Apesar dessas vantagens, ainda existem desafios relacionados à adaptação das pesquisas e formulações às características únicas do milho brasileiro. A maior parte da literatura acadêmica disponível tem origem no milho norte-americano, que possui características distintas em comparação ao produzido no Brasil. Verruck explicou que “o milho dos Estados Unidos é diferente do milho brasileiro. Aqui, temos um milho mais duro, típico de clima tropical, e realizamos investimentos para otimizar nosso processo industrial”. Essa diferença também se reflete diretamente no teor de proteína. O DDGS produzido nos Estados Unidos geralmente contém entre 28% e 30% de proteína, enquanto o produto da Inpasa é comercializado com um mínimo de 32%.

Investimentos em Pesquisa e Desenvolvimento

Para expandir as aplicações do DDGS entre produtores, a empresa investe anualmente entre R$ 5 milhões e R$ 6 milhões em pesquisa e desenvolvimento, em parceria com universidades e centros de pesquisa.

Perspectivas para o Mercado de Etanol

Na perspectiva de Verruck, o ano de 2026 pode apresentar novos desafios para o mercado de etanol, especialmente devido a margens de lucro mais reduzo. Segundo ele, fatores como a movimentação do mercado de açúcar e as dificuldades financeiras enfrentadas por algumas empresas impactam a visão do setor. No entanto, ele acredita que o etanol de milho desempenha um papel complementar ao etanol de cana, ampliando a oferta e assegurando o fornecimento ao longo do ano.

Integração do Setor

Verruck refuta a ideia de competição estrutural entre as diferentes matérias-primas, afirmando que "estamos observando a abertura de novos e importantes mercados, como o setor marítimo e o SAF (combustível sustentável de aviação). O mercado precisa trabalhar de forma integrada, independentemente da matéria-prima, para atender à crescente demanda”.
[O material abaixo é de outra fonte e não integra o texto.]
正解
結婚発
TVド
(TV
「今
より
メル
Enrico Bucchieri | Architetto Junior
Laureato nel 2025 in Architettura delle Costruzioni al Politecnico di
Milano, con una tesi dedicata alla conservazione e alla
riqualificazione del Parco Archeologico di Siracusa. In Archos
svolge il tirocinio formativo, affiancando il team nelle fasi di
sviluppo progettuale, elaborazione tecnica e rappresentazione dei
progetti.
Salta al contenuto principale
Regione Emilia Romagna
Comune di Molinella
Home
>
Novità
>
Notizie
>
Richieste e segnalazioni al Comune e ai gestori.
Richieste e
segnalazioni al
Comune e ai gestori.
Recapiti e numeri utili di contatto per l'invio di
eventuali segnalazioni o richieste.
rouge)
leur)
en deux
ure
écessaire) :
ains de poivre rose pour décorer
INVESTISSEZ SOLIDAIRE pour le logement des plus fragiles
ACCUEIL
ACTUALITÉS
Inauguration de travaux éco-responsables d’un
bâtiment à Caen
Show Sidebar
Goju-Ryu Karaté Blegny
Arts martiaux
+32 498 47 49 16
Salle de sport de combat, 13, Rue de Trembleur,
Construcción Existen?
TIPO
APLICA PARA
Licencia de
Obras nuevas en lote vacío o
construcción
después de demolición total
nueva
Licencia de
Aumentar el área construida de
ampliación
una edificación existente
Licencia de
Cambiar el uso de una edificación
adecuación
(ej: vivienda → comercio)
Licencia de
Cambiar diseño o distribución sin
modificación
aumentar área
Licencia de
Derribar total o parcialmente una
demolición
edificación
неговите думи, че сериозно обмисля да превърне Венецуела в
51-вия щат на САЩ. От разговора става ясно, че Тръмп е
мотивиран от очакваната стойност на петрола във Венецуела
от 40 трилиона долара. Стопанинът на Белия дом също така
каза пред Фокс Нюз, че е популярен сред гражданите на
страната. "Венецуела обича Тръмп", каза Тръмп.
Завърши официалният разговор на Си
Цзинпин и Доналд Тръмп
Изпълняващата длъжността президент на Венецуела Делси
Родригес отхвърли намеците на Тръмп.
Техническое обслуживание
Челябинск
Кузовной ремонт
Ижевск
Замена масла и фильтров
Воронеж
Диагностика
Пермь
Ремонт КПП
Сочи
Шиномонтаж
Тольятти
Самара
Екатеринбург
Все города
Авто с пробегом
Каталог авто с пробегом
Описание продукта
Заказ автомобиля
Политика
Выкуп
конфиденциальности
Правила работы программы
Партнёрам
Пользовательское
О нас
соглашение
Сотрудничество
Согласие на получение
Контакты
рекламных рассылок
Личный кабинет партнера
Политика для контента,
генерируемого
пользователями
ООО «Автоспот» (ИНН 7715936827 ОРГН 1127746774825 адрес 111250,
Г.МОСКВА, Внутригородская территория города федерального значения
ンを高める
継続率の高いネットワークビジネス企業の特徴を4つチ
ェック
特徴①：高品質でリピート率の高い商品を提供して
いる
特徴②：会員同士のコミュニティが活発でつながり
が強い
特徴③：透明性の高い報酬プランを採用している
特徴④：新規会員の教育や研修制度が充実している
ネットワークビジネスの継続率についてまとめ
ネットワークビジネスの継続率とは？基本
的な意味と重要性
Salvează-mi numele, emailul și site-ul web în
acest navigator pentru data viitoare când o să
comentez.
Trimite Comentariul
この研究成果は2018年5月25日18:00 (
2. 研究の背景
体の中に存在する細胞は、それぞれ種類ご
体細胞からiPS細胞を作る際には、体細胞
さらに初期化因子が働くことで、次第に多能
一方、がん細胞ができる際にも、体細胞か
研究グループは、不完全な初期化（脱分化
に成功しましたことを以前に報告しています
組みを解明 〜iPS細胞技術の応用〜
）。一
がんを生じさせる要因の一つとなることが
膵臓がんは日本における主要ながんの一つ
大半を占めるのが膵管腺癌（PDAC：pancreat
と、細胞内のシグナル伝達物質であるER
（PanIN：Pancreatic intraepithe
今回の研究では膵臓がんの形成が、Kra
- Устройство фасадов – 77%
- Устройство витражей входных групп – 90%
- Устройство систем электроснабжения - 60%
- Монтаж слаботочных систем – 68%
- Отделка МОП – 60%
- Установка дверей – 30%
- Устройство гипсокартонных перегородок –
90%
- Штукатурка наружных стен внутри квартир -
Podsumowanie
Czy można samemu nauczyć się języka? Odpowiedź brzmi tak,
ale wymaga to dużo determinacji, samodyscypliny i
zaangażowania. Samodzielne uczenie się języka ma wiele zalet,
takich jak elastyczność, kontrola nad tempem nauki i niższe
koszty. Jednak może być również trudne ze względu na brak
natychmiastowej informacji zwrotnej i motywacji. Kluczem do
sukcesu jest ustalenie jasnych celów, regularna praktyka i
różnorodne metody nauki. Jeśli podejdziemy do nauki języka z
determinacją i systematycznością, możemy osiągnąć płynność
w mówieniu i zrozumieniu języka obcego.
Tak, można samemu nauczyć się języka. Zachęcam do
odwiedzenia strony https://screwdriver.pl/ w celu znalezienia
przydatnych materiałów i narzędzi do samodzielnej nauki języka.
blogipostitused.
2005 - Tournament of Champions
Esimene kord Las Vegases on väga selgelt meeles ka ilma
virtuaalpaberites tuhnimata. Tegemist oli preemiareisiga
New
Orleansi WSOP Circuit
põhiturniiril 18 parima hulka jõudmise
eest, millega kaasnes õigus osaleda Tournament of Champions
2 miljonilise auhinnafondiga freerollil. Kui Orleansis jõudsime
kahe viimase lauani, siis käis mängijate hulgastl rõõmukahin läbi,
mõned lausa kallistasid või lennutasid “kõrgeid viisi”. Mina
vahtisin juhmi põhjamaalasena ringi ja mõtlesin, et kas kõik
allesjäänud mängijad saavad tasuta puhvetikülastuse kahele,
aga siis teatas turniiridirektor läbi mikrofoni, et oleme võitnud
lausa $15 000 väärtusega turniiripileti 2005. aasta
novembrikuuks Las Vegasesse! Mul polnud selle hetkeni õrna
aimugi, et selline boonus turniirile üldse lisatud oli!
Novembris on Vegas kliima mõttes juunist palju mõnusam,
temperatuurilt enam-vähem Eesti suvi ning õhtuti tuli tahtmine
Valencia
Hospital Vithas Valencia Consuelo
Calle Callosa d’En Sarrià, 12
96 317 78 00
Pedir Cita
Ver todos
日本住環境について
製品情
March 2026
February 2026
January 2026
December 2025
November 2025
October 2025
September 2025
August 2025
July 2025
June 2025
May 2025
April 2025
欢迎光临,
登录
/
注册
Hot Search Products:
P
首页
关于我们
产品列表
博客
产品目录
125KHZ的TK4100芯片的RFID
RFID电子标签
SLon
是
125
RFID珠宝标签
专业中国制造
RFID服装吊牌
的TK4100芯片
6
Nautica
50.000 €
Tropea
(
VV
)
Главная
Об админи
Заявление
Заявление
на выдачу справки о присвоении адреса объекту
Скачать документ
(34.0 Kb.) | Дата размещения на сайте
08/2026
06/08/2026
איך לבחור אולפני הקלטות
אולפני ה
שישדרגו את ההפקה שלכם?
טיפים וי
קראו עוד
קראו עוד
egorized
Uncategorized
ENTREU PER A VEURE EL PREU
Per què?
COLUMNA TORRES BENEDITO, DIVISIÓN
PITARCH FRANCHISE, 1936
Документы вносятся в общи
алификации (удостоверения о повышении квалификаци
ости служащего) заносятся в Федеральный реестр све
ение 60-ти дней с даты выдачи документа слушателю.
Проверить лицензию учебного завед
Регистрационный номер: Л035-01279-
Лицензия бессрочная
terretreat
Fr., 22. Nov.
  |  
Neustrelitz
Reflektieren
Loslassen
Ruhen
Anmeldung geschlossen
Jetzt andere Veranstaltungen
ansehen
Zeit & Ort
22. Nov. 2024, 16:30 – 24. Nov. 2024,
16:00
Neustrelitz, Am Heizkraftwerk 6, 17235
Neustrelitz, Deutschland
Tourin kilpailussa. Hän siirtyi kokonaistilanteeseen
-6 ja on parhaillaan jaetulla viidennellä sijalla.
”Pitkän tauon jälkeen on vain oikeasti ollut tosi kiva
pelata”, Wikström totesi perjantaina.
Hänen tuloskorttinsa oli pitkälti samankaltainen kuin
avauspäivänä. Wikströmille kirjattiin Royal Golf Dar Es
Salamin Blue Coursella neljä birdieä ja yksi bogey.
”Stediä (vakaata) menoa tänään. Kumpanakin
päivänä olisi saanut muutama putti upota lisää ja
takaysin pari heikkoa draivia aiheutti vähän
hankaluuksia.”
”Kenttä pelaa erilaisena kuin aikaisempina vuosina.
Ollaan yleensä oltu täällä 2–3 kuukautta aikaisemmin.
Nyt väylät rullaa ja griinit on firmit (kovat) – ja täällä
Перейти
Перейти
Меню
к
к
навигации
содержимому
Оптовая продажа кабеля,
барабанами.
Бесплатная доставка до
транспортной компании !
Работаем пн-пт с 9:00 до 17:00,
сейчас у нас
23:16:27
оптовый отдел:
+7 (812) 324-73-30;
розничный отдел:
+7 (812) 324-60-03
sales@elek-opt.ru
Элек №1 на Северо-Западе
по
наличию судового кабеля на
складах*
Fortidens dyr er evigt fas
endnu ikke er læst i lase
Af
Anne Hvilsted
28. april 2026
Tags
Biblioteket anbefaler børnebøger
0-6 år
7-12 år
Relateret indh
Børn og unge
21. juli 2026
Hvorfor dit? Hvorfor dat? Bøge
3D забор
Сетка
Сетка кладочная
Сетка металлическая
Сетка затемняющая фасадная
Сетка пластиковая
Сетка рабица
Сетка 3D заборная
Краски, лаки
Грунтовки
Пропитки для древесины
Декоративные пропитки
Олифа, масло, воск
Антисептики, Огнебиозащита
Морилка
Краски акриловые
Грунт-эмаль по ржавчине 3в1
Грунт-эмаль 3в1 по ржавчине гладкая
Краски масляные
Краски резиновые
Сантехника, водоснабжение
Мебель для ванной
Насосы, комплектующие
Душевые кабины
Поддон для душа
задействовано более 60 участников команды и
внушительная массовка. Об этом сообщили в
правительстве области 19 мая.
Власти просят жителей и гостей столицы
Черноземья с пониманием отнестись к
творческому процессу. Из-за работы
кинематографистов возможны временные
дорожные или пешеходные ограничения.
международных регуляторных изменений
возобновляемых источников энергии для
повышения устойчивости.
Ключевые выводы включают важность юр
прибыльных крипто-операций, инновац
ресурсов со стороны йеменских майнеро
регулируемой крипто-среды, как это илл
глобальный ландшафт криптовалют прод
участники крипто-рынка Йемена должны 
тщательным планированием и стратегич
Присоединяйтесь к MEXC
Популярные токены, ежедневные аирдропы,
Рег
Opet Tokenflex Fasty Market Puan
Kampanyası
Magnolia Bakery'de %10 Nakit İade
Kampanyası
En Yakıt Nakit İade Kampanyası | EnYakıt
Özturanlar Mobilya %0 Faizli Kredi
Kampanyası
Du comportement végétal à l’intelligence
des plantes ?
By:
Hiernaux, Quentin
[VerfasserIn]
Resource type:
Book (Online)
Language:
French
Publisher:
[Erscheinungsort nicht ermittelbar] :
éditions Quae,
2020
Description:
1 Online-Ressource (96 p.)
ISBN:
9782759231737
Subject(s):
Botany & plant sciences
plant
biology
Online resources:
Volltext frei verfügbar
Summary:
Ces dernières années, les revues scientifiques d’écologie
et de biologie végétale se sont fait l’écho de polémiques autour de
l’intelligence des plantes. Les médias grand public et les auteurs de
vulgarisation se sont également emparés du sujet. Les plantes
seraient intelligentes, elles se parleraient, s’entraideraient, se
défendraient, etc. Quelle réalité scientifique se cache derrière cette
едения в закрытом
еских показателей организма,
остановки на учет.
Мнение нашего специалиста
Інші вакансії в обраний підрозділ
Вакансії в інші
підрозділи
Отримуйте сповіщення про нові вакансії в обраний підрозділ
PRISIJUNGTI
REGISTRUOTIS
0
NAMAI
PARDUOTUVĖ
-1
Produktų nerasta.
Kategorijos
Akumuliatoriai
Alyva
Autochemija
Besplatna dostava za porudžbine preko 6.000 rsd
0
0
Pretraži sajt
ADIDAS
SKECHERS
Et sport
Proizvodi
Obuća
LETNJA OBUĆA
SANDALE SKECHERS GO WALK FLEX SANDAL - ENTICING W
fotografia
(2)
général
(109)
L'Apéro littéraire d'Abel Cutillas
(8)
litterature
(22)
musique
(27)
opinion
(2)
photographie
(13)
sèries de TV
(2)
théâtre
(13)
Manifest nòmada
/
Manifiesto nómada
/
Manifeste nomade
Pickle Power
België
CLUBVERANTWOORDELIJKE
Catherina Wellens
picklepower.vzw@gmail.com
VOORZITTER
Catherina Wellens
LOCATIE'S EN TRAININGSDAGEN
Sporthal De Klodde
Além do milho e da cana, o avanço de novas rotas produtivas, como o etanol de trigo na região Sul do Brasil, também é notável. O grande desafio, segundo Verruck, é garantir um fornecimento contínuo de biocombustível que atenda à nova demanda global. Ele salientou que "não é que a cana não consiga fazer isso, mas ela enfrenta o desafio da safra, que concentra a produção em determinados períodos do ano. Os desafios internos de cada matéria-prima não podem ser um parâmetro para segmentar o setor”.